Although Silent Night is the nearly undisputed favorite Christmas Carol of all time, we know that that night Jesus was born was anything but silent.  We know that all was not calm.  And the world in which Christ entered as a helpless babe could hardly be described at bright.  Deep in our souls we want it to be that sentimental serene nativity that sits on our mantle (or wherever it sits in our home) because deep in our souls we need Christ to come into our anything but silent, calm, and all-is-bright lives and bring that serenity.  Perhaps we need that more this year than any year before. 

 

The good news is that Jesus can and does do that.  But we have to make room to receive this gift.  In the midst of the noise all around us, in the midst of all our chaos, and in the midst of our darkness, we have to make space for Christ to make his home within our soul.  We have to intentionally invite him to come in.  And then we focus the whole of our being on the light and warmth Jesus brings when He takes up residence within us.  It isn’t that the noise, the chaos, and the darkness has gone away; it’s that we’ve chosen to focus on something else – Someone Else to be precise.
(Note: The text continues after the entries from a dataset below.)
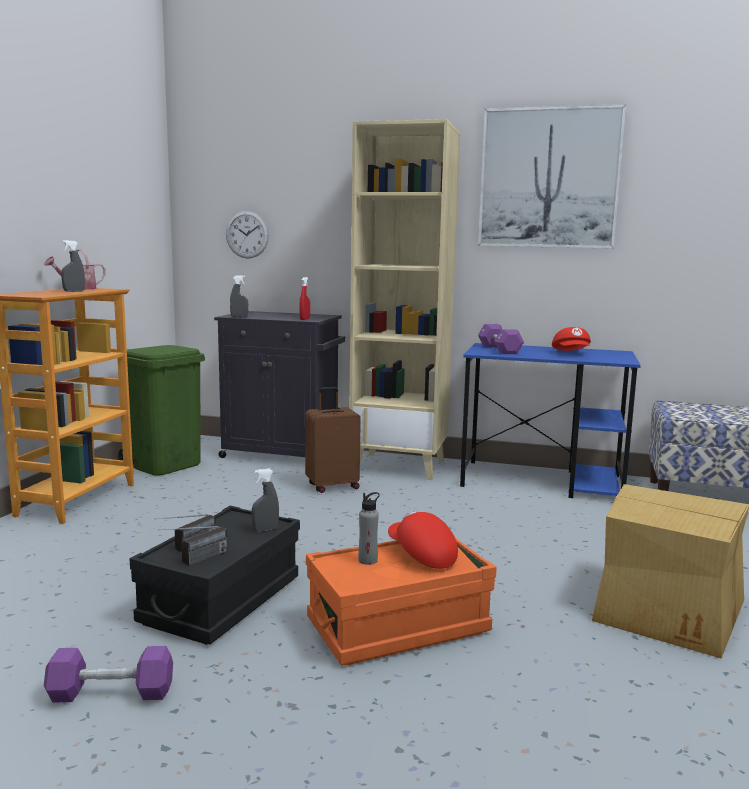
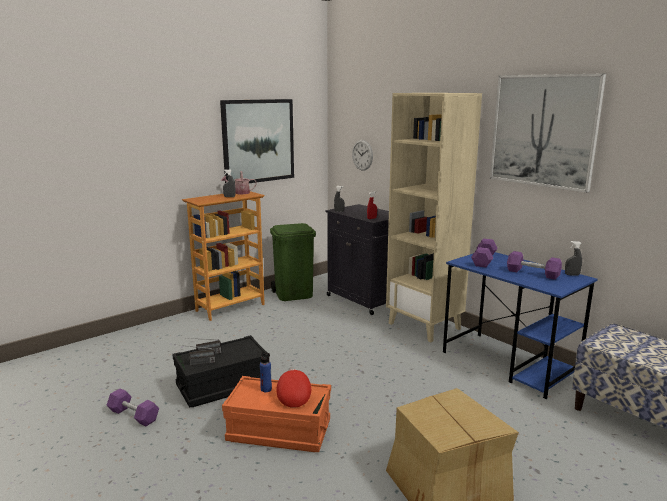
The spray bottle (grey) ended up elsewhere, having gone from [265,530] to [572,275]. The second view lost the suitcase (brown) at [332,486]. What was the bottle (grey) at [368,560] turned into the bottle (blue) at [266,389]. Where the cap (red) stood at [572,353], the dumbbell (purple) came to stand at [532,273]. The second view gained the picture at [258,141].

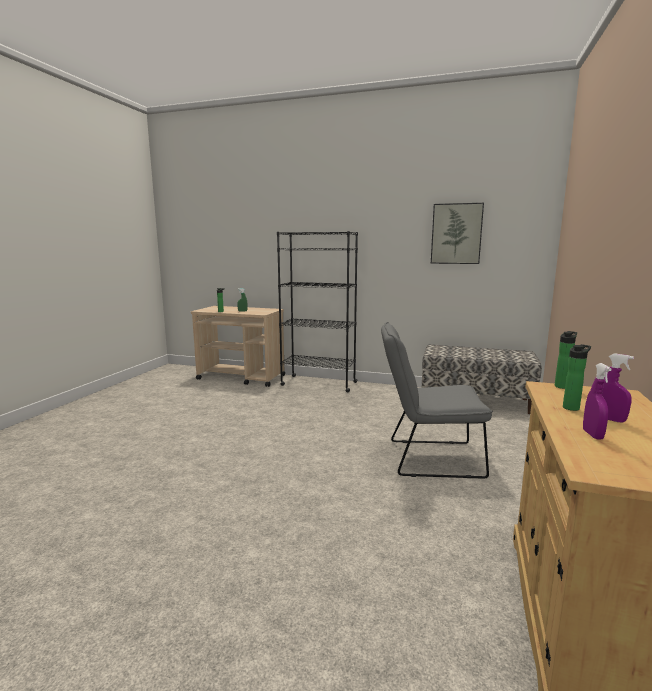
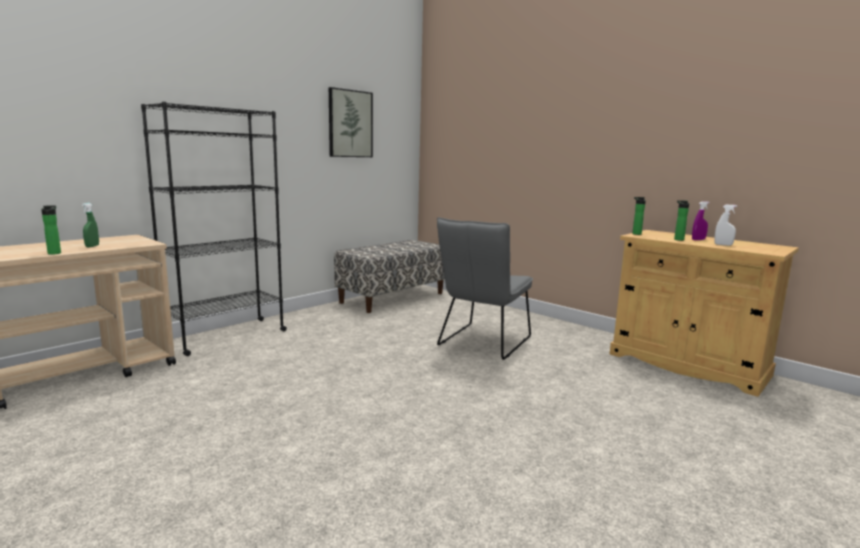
What was the spray bottle (purple) at [592,435] turned into the spray bottle (white) at [723,245].

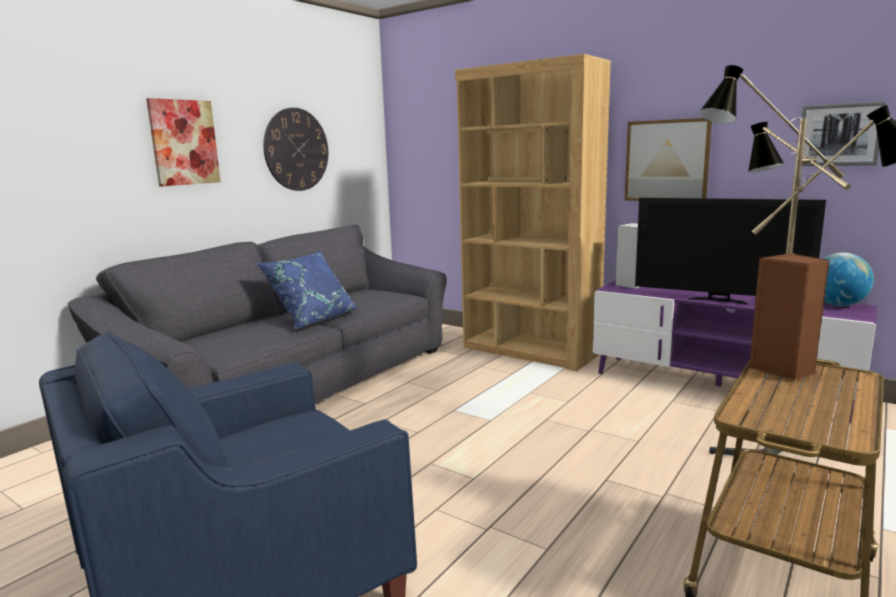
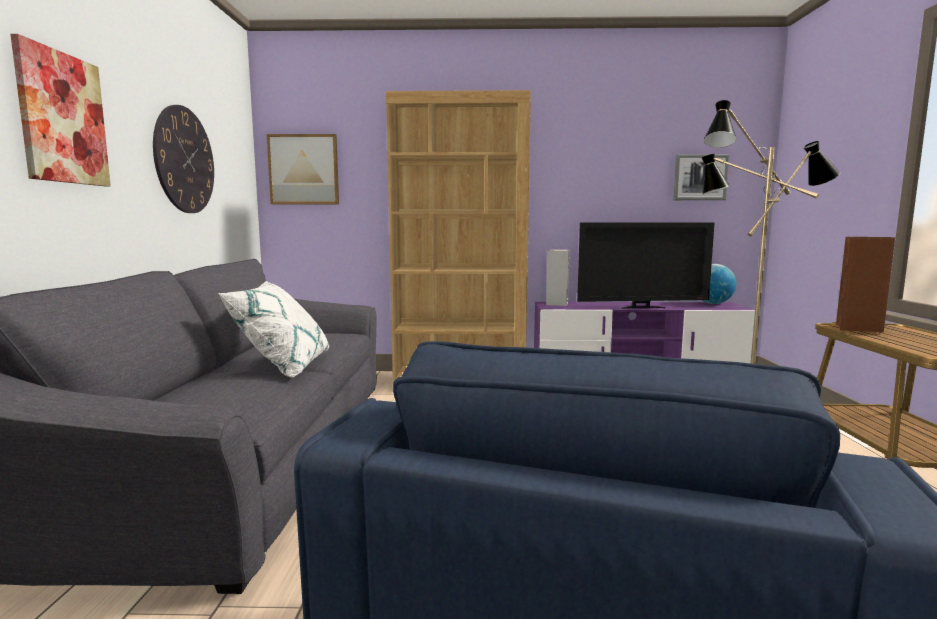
What was the pillow (blue) at [313,320] turned into the pillow (white) at [283,367]. The picture ended up elsewhere, having gone from [667,161] to [304,169].

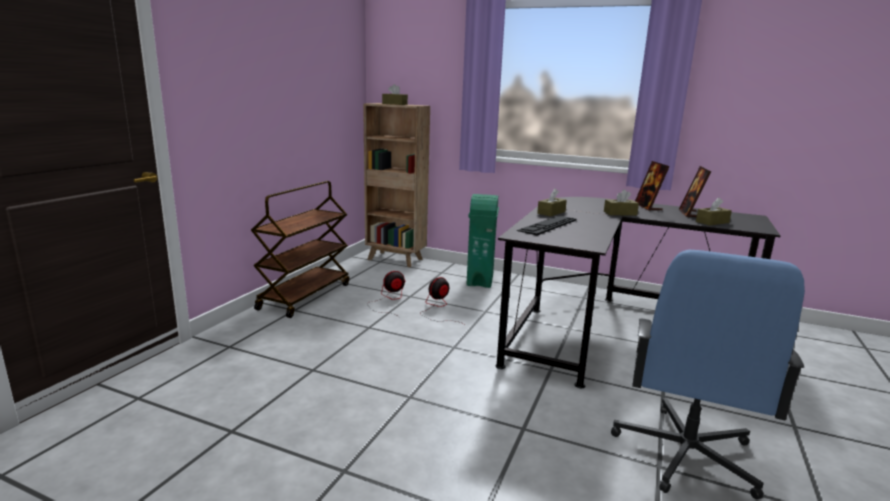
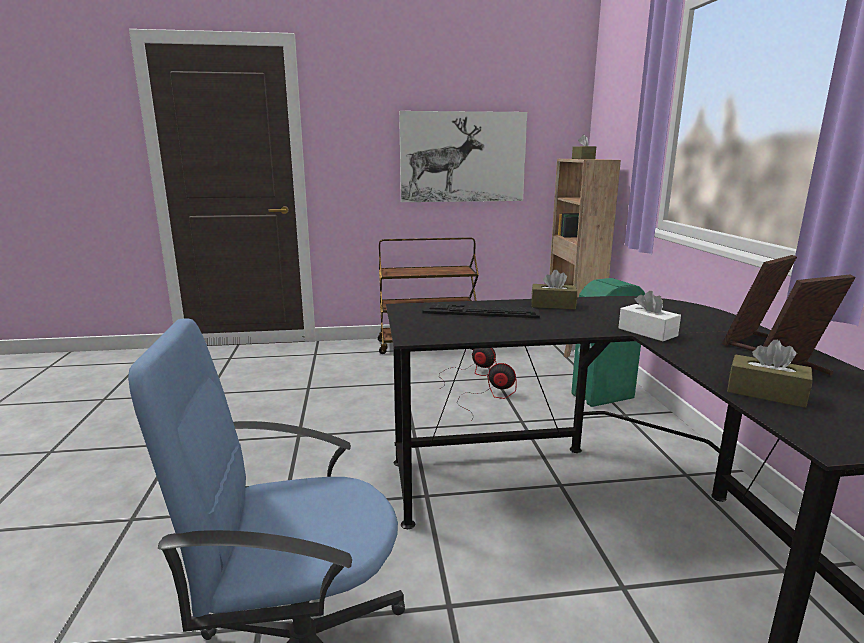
What was the tissue box (brown) at [620,213] turned into the tissue box (white) at [647,332]. The second view gained the picture at [462,157].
It’s in the midst of that focus that we can sing “Silent Night” and know that it is true.  

 

Question:  What could you intentionally do this Christmas to “make space” for Jesus?

 

Prayer:  Jesus, we know you are the Light that is the “life of all mankind.” Shine into our darkness, bring calm to chaos, quiet us in the midst of the noise.  Amen.

 

Prayer Focus:  Pray for all our elected officials at the national, state, and local levels.